Parts of the exercise —
- a) State whether each statement agrees with the BigQuery article, answering yes or no and quoting the deciding words: (i) Column-level encryption supports both the AES-GCM and AES-SIV algorithms. (ii) The unwrapped DEK is retained after the query finishes. (iii) Dynamic masking is intended for data at rest where real-time usability is not required.
- b) Change "biometric information" to "health records" in the stretch of the BigQuery article from "These new features" through "the new features.", and give that stretch in full.
- c) Write what follows the final sentence of the BigQuery article.

Provided passage —

Google's BigQuery Introduces Column-Level Encryption Functions and Dynamic Masking of Information

Google recently released new features for its SaaS data warehouse BigQuery which include column level encryption functions and dynamic masking of information. These features add a second layer of defense on top of access control to help secure and manage sensitive data.

Specifically, dynamic masking of information can be used for real-time transactions whereas  column level encryption provides additional security for data at rest or in motion where real-time usability is not required.

These new features could be useful for companies that store personally identifiable information (PII) and other sensitive data such as credit-card data and biometric information. Companies that store and analyze data in countries where data regulation and privacy mandates are evolving, face ongoing risks from data breaches and data leakage and need to control data access, and these companies may also benefit from the new features.

Column-level encryption enables the encryption and decryption of information at column level, which means that the administrator can select which column is encrypted and which is not. It supports the AES-GCM (non-deterministic) and AES-SIV (deterministic) encryption algorithms. Functions support AES-SIV to allow for grouping, aggregation, and joins on encrypted data. This new feature enables some new use cases: when data is natively encrypted in BigQuery and must be decrypted when accessed, or where data is externally encrypted, stored in BigQuery, and must then be decrypted when accessed.

Column-level encryption is integrated with Cloud Key Management System (Cloud KMS) to provide the administrator more control, to allow management of the encryption keys in KMS, and to enable on-access secure key retrieval as well as detailed logging. Cloud KMS can be used to generate the KEK (key encryption key) that encrypts the DEK (data encryption key) that encrypts the data in BigQuery columns. Cloud KMS uses IAM (identity and access management) to define roles and permissions. KEK is a symmetric encryption keyset that is stored in Cloud KMS, and referencing an encrypted keyset in BigQuery reduces the risk of key exposure.  

The BigQuery documentation explains:

At query execution time, you provide the Cloud KMS resource path of the KEK and the ciphertext from the wrapped DEK. BigQuery calls Cloud KMS to unwrap the DEK, and then uses that key to decrypt the data in your query. The unwrapped version of the DEK is only stored in memory for the duration of the query, and then destroyed.

In one example of a use case, the ZIP code is the data to be encrypted and a non-deterministic functions decrypt data when it is accessed by using the function in the query that is being run on the table.

From BigQuery documentation

In a second example, the AEAD deterministic function can decrypt data when it is accessed by using the function in the query that is being run on the table and supports aggregation and joins using the encrypted data.

Dataset records:
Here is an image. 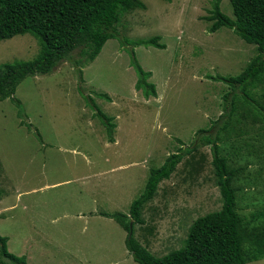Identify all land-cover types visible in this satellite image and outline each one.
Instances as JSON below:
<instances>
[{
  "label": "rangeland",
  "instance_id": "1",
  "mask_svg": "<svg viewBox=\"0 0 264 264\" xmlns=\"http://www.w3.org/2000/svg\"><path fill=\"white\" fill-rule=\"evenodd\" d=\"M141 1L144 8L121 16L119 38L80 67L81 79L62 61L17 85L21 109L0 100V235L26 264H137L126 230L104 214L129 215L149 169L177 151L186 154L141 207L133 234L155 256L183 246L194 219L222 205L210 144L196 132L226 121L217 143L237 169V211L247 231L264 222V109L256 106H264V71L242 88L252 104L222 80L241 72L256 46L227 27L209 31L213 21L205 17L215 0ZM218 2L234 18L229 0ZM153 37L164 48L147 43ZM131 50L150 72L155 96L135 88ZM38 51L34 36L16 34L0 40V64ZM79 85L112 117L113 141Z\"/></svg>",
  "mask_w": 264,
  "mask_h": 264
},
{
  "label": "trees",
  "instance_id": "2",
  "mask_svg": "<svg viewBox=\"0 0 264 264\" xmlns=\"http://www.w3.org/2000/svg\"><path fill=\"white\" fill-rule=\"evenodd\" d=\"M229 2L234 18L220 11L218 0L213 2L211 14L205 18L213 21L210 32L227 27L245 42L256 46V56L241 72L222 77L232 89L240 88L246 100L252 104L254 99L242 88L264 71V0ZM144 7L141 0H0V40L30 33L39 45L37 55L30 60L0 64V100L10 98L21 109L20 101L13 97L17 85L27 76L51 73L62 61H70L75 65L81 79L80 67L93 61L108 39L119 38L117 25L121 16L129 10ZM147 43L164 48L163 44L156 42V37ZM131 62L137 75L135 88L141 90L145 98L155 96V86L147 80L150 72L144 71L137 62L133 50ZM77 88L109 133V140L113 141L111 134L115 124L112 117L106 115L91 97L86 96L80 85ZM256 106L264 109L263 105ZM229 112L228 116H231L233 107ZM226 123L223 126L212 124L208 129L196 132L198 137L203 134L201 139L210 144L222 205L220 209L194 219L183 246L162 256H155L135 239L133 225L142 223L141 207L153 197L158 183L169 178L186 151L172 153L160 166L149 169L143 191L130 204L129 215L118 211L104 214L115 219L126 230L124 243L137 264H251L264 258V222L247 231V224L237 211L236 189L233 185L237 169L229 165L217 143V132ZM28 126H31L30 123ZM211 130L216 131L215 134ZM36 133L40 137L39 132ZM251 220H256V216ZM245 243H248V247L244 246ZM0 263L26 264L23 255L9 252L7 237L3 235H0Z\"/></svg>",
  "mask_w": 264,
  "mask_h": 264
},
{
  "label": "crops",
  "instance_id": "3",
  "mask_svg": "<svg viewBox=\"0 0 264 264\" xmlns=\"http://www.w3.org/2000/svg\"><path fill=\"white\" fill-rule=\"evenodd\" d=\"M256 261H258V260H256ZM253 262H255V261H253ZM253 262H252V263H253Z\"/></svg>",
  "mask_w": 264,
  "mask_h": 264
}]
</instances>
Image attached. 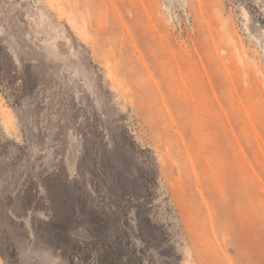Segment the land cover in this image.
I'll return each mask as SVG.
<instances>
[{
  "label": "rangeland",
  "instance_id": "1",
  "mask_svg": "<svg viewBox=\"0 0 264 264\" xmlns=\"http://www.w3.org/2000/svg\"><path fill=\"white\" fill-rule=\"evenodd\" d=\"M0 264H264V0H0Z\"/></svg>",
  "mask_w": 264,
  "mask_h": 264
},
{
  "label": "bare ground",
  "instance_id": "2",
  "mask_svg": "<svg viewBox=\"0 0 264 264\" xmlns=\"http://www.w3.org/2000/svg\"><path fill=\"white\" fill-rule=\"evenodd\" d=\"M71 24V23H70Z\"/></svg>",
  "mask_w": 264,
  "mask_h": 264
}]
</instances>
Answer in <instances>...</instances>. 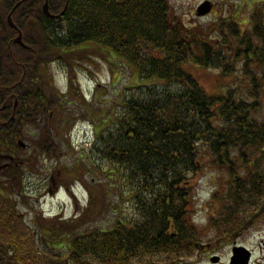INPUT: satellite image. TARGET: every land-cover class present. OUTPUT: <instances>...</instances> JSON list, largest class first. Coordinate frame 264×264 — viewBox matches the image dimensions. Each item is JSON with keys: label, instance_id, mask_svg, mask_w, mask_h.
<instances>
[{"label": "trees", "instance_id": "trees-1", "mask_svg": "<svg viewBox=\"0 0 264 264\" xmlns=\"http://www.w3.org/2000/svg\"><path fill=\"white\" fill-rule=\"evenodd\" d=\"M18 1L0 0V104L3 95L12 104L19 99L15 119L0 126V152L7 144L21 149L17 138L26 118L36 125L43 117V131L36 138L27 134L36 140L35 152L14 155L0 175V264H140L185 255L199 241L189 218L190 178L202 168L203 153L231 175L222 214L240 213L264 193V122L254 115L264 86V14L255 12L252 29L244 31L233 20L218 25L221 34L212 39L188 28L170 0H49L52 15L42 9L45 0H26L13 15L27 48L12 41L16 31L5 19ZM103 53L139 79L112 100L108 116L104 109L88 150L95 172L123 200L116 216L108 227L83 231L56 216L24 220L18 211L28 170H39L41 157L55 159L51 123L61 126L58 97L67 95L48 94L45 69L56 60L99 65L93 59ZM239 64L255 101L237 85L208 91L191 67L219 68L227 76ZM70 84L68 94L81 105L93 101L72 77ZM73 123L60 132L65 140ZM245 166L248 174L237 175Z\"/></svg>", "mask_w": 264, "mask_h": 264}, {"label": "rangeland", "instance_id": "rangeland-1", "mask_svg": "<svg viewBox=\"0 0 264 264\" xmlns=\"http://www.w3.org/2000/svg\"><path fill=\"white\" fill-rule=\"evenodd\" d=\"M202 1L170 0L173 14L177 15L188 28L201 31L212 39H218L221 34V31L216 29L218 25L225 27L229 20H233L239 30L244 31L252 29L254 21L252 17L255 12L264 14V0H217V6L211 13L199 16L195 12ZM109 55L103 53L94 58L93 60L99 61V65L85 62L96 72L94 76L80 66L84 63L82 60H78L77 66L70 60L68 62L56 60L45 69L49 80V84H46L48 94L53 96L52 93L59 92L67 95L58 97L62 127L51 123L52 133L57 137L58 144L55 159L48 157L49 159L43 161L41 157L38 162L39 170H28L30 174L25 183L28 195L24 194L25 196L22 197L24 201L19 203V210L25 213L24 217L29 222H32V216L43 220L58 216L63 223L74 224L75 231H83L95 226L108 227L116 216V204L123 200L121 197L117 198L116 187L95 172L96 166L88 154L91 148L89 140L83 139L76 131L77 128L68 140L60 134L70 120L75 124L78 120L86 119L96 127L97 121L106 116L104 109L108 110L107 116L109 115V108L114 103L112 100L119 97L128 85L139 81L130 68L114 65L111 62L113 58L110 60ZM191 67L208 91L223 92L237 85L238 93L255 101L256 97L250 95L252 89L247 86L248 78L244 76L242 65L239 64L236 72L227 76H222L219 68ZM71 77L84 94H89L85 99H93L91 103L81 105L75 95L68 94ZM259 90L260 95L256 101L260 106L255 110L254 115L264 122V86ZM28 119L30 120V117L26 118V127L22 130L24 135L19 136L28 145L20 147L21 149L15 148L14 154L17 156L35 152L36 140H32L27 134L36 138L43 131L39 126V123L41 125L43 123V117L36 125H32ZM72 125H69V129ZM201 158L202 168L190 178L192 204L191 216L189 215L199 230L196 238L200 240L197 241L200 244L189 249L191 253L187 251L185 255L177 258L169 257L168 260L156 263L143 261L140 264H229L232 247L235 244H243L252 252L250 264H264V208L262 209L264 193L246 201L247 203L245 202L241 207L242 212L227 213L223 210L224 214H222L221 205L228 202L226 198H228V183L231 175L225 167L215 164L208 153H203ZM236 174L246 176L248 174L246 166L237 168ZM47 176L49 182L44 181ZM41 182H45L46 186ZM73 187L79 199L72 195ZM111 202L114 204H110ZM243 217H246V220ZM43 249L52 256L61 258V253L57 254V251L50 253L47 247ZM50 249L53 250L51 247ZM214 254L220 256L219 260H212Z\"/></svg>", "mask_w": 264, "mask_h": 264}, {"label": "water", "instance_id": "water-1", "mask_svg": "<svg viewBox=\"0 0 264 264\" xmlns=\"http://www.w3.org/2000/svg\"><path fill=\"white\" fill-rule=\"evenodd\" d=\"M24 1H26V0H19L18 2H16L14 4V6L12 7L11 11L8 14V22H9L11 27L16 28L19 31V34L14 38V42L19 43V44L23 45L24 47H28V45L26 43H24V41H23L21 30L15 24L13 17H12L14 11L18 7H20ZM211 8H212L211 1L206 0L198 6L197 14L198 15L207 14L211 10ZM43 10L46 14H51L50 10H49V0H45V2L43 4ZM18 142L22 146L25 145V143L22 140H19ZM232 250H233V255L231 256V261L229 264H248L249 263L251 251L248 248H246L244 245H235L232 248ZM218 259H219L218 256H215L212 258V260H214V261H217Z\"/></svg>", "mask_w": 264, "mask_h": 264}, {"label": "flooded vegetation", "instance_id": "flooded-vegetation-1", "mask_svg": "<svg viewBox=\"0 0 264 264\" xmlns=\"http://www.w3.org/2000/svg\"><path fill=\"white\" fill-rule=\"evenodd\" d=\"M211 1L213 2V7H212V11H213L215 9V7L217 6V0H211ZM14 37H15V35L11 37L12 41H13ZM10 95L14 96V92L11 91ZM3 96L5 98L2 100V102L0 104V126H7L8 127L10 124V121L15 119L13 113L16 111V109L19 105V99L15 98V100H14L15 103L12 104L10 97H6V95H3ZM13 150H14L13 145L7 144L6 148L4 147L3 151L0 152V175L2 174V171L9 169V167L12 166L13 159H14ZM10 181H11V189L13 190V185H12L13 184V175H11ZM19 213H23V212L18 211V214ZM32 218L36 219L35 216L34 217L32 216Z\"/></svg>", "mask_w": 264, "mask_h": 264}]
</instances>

Written responses —
- a)
(i) Yes: "It supports the AES-GCM (non-deterministic) and AES-SIV (deterministic) encryption algorithms."
(ii) No: "The unwrapped version of the DEK is only stored in memory for the duration of the query, and then destroyed."
(iii) No: "dynamic masking of information can be used for real-time transactions whereas  column level encryption provides additional security for data at rest or in motion where real-time usability is not required."

- b)
These new features could be useful for companies that store personally identifiable information (PII) and other sensitive data such as credit-card data and health records. Companies that store and analyze data in countries where data regulation and privacy mandates are evolving, face ongoing risks from data breaches and data leakage and need to control data access, and these companies may also benefit from the new features.

- c)
From BigQuery documentation

In this way even a user who is not allowed to access the encrypted data can perform a join.

Before the release of column level encryption feature, the administrators need to make copies of the datasets with data obfuscated in order to manage the right accesses to groups. This creates an inconsistent approach to protecting data, which can be expensive to manage. Column level encryption increases the security level because each column can have its own encryption key instead of a single key for the entire database. Using column level encryption allows faster data access because there’s less encryption data.

Dynamic masking of information, released in preview, allows more control to administrators who can choose, combined with the column-level access control, to grant full access, no access to data or masked data extending the column-level security. This capability selectively masks column-level data at query time based on the defined masking rules, user roles and privileges. This feature allows the administrators to obfuscate sensitive data and control user access while mitigating the risk of data leakage.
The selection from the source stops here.